This month we read Mexican Gothic, which won the GoodReads award for Horror in 2020. As I turned the pages of the final chapter, I realized that I wanted more from this book than it was prepared to give me. I wanted to feel the house entangle itself around Noemí, choking her desire to leave, really pushing the boundary between what she saw as real and what wasn’t. Instead, I found myself being told, not shown, what was happening at every turn. Noemí’s cousin was acting funny, but what did that really mean? Sure we were told that she was a girl who believed in romance and fantasy, but the contrast of a girl who seemed to sit inside herself all day wasn’t enough to lead me to believe anything beyond the suspicion of her new husband abusing her.
I wanted more from Noemí’s eventual love interest. Honestly, it probably would have made for a better story if he was playing her all along. Tricking her into trusting him so that he could manipulate the situation. Even still, for Noemí to go from not being interested to the seemingly hundreds of boys throwing themselves at her to a fungus enthusiast seemed a bit forced. Just for fun, imagine if there hadn’t been a love interest at all…
I didn’t understand why everyone in the house was so terrible to Noemí and her cousin… surely they could have had more of a sickly sweet tone about them to entice Noemí into staying and use their false kindness to hide what they were really doing. It would have made the eventual betrayal worse.
The next important thing to bring up here is the setting. Despite taking place in Mexico, the bulk of the story takes place in an English Manor.
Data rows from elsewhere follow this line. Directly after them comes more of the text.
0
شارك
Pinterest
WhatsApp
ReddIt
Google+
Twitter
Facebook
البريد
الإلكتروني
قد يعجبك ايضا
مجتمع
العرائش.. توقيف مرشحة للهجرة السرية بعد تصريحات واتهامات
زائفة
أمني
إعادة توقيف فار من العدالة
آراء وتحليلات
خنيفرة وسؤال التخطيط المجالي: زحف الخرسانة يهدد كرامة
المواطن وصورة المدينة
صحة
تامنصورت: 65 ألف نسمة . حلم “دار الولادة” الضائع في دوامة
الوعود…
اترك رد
On the one hand, this is a setting that I’ve come to know and love about horror novels and the setting of our story is more or less based on a real place. On the other hand, it’s a little unclear to me what made this story “Mexican” because it reads as though it could have taken place in England. Now, I didn’t live in Mexico during the 1950s, but perhaps there should have been more of a contrast between the manor and the world that Noemí new? Or perhaps the lack of contrast was the point because of the relationship between the house, the town and the mushrooms? Is it even fair of me to want more here?
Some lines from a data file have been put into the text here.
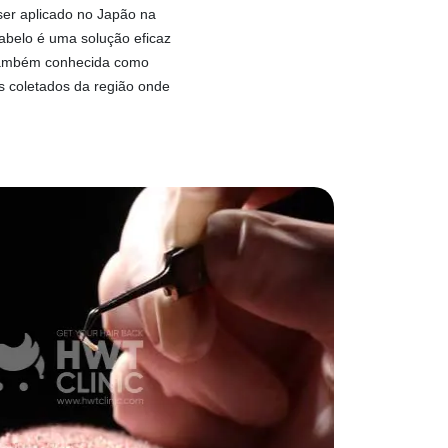
ser aplicado no Japão na
abelo é uma solução eficaz
 também conhecida como
es coletados da região onde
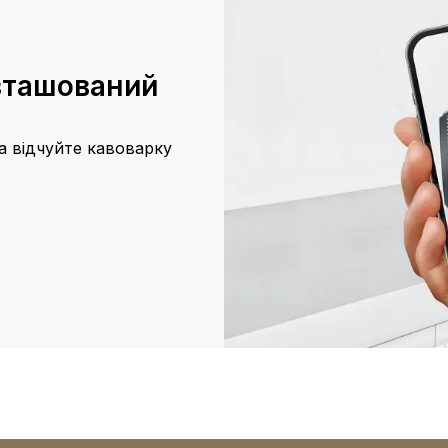
озташований
та відчуйте кавоварку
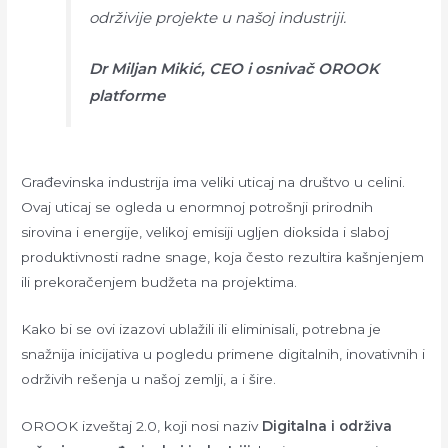
održivije projekte u našoj industriji.
Dr Miljan Mikić, CEO i osnivač OROOK
platforme
Građevinska industrija ima veliki uticaj na društvo u celini.
Ovaj uticaj se ogleda u enormnoj potrošnji prirodnih
sirovina i energije, velikoj emisiji ugljen dioksida i slaboj
produktivnosti radne snage, koja često rezultira kašnjenjem
ili prekoračenjem budžeta na projektima.
Kako bi se ovi izazovi ublažili ili eliminisali, potrebna je
snažnija inicijativa u pogledu primene digitalnih, inovativnih i
održivih rešenja u našoj zemlji, a i šire.
OROOK izveštaj 2.0, koji nosi naziv
Digitalna i održiva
Speaking of Mushrooms, I actually really like the idea that a fungus growing on a dead body can lead to such horrifying events. Fungi are so resilient, the idea that eternal life can be found in a mushroom if provided the right conditions is really cool! It also plays on the “whatever you do, don’t eat anything” rule that tends to go hand in hand with supernatural. Again, it would have been nice to have spent more time on this idea and to have been shown rather than told.
Finally, I wish that the first two thirds of the book read like the last third of the book. As one of my friends pointed out to me when we were discussing our feelings, “It goes from nearly Gothic Romance, with bits of ‘Oh these people are hiding a terrible secret’ to ‘Body horror and super haunted house’ within about a single page.”
I’d be interested in hearing your thoughts on this book as well! Where my expectations too high? Do you disagree with me on anything?
Next month, we’re going to step into The Ten Thousand Doors of January by Alix E. Harrow. The description and title make me long to reread Alice and Wonderland, I love a good portal literature story.
In a sprawling mansion filled with peculiar treasures, January Scaller is a curiosity herself. As the ward of the wealthy Mr. Locke, she feels little different from the artifacts that decorate the halls: carefully maintained, largely ignored, and utterly out of place.
Then she finds a strange book. A book that carries the scent of other worlds, and tells a tale of secret doors, of love, adventure and danger. Each page turn reveals impossible truths about the world and January discovers a story increasingly entwined with her own.